Il a ensuite prolétarisé ses soutiens au fur et à
mesure que les socialistes s’embourgeoisaient. Désormais, le démagogue
milliardaire de Saint-Cloud s’offre des performances dans les couches populaires
(particulièrement auprès des ouvriers) tout en progressant
chez les agriculteurs, artisans et commerçants – où son audience
est désormais supérieure à sa moyenne nationale. Autre
symptôme éclairant, pour la première fois, le FN fait
jeu égal dans les secteurs privé et public. On est loin d’un
vote « poujadiste » anti-fonctionnaires…
L’analyse géographique du vote Le Pen confirme cette nouvelle
donne. Reprenons la comparaison entre les résultats obtenus dans
le XVIème arrondissement de Paris et dans le Pas-de-Calais auquel
a procédé le politologue Pierre Martin dans sa « Note
de la fondation Saint-Simon » (novembre 1996) consacrée au
« vote Le Pen ». Dans le bastion de la bourgeoisie parisienne,
le FN captait 16,6% des suffrages exprimés aux européennes
de 1984 pour descendre régulièrement jusqu’à un modeste
7,5% aux présidentielles de 1995. Dimanche, Le Pen y est remonté
à 9,7% des voix. Simultanément, dans le département
très ouvrier du Pas-de-Calais, Le Pen a continué de grimper
: 6,7% en 1984, 15,2% en 1995 et 19,4% en 2002.
La géographie départementale du FN se caractérise
d’abord par sa permanence. C’est la France industrielle du Nord-Est, le
couloir rhodanien et la façade méditerranéenne qui
lui accordent constamment ses meilleurs scores. La Bretagne de tradition
catholique et les zones rurales du centre-ouest ainsi qu’une partie du
sud-ouest résistent toujours le mieux à ses sirènes.

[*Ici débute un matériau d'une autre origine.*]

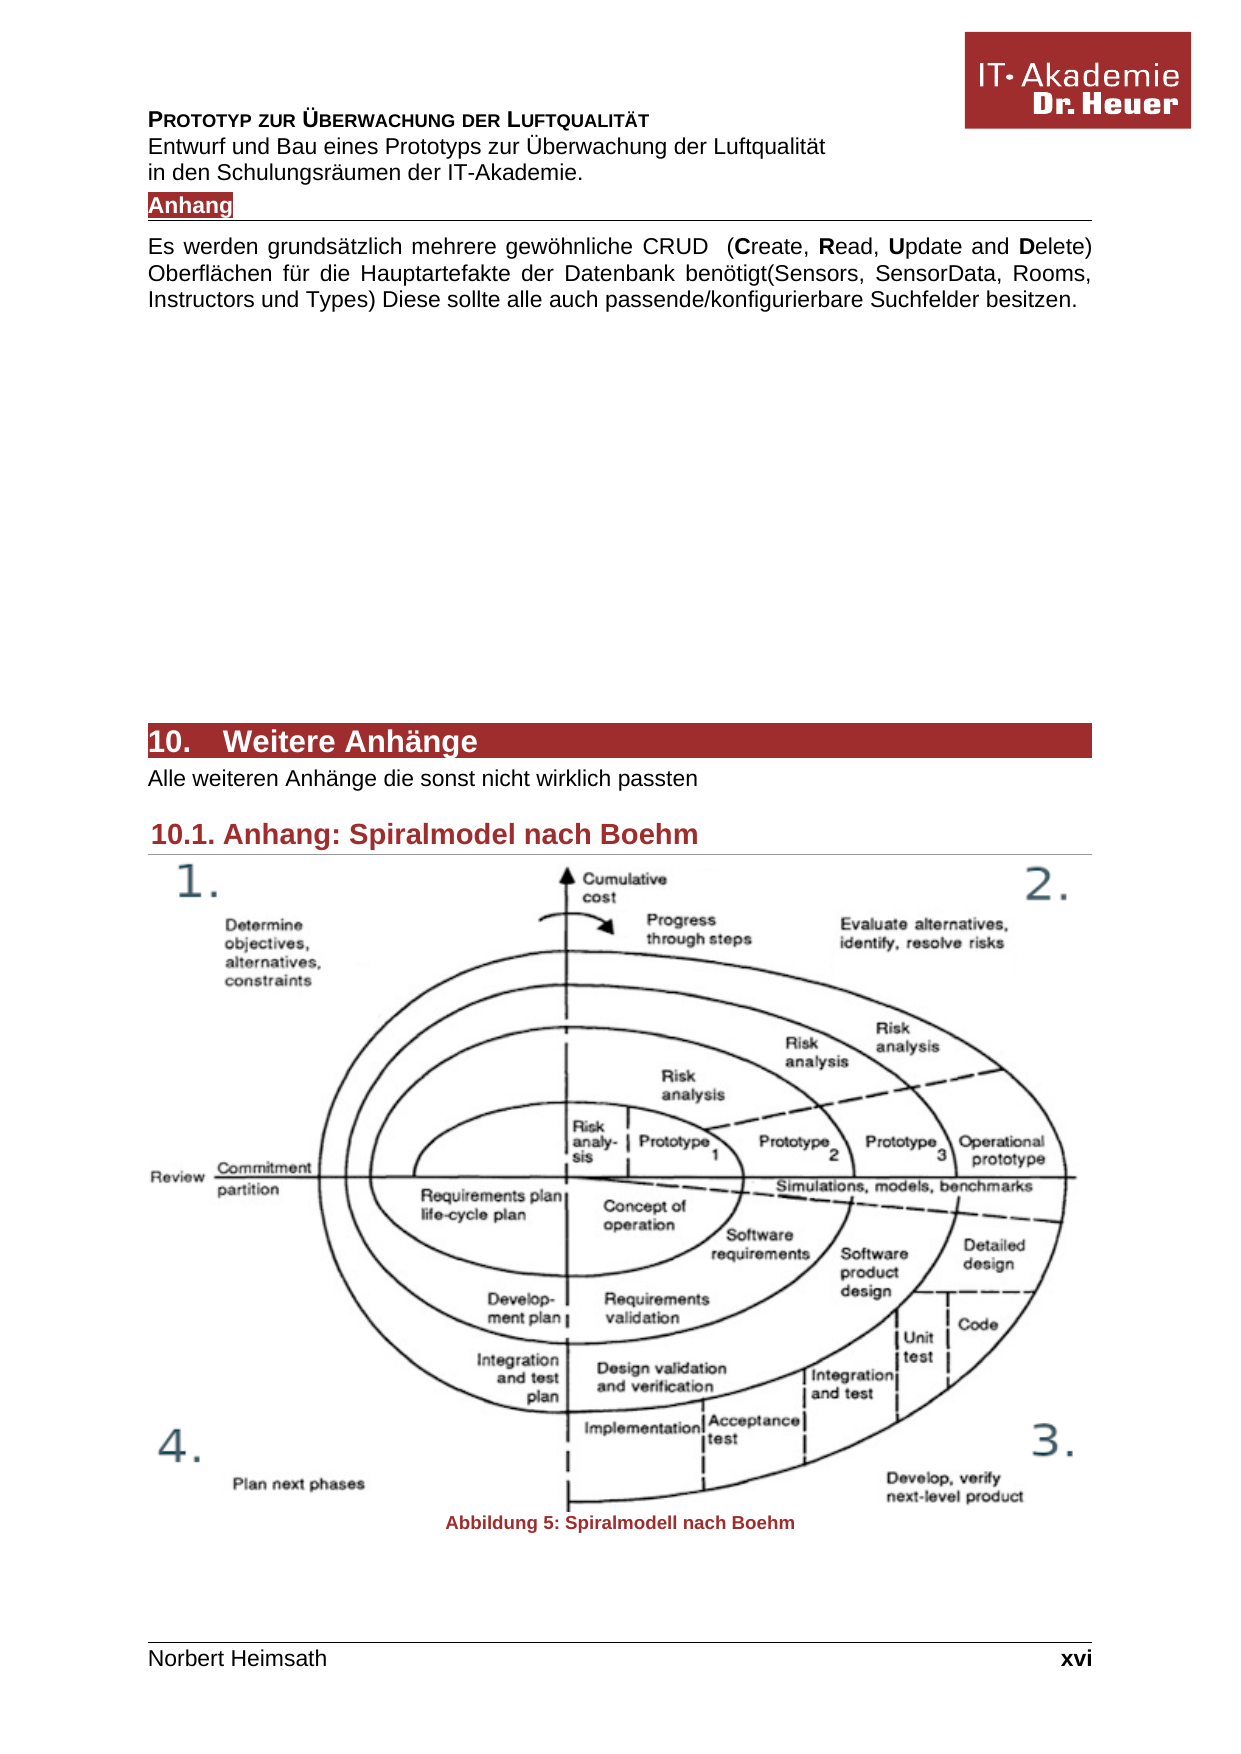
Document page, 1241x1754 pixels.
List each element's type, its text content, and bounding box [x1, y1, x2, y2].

text Es werden grundsätzlich mehrere gewöhnliche CRUD (Create, Read, Update and Delete) Oberflächen für die Hauptartefakte der Datenbank benötigt(Sensors, SensorData, Rooms, Instructors und Types) Diese sollte alle auch passende/konfigurierbare Suchfelder besitzen. [148, 233, 1092, 312]
picture [147, 860, 1093, 1512]
text Abbildung 5: Spiralmodell nach Boehm [148, 1512, 1092, 1533]
subtitle Weitere Anhänge [148, 723, 1092, 758]
subtitle Anhang: Spiralmodel nach Boehm [148, 814, 1092, 854]
text Alle weiteren Anhänge die sonst nicht wirklich passten [148, 765, 1092, 791]
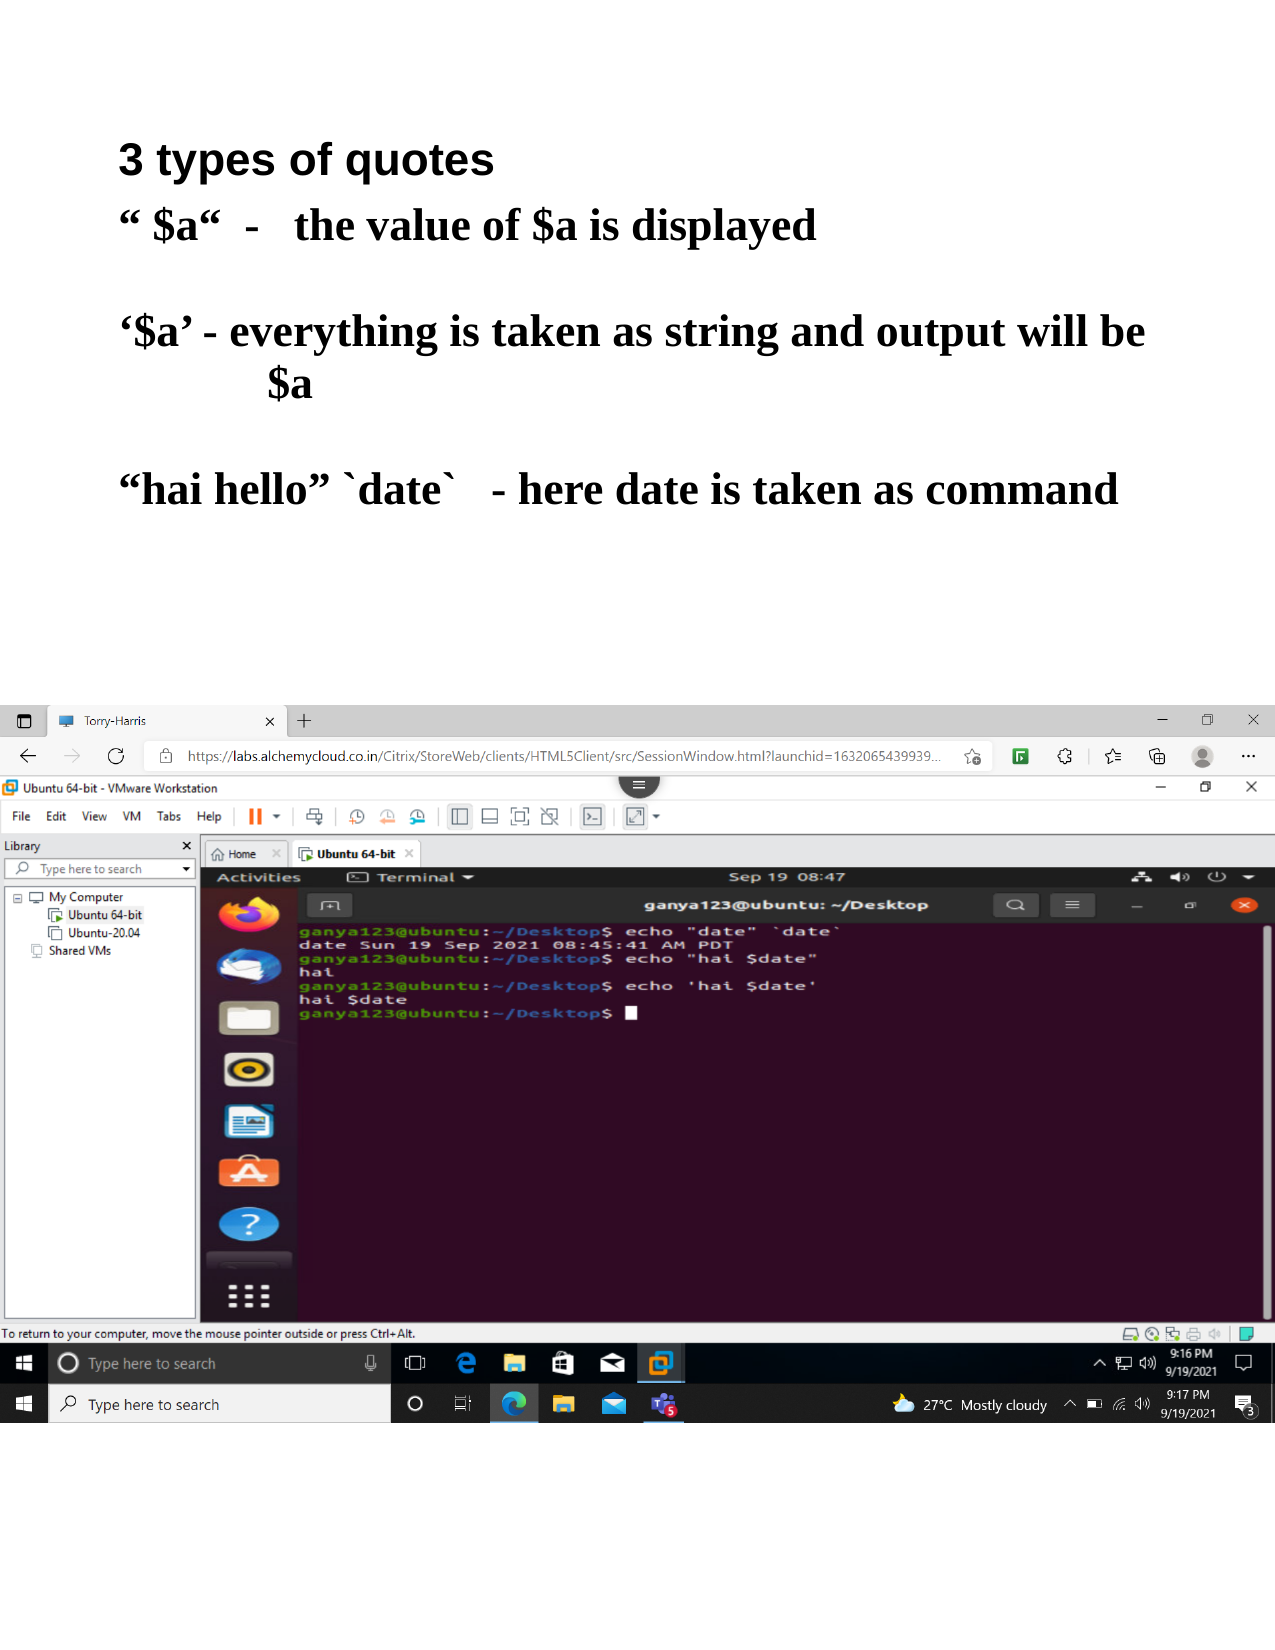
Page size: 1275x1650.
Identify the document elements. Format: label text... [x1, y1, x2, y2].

On constate peu de différences entre la carte Le Pen de 1995 et
celle de 2002. Les échelles prenant en compte sa progression, cela
signifie que le FN s’enracine progressivement dans tous les points du territoire.
Le Pen a ainsi recueilli 11,75% des voix en Vendée – un département
qui ne semble pas envahi par les immigrés ni dévasté
par l’insécurité – mais où il a récupéré
une notable fraction de l’électorat villiériste.
Dans le détail, on constate cependant une certaine nationalisation
de l’audience de l’extrême droite. C’est dans ses zones de faiblesse
traditionnelles qu’elle progresse le plus par rapport à 1995, tout
particulièrement dans le Sud-Ouest de tradition radicale-socialiste.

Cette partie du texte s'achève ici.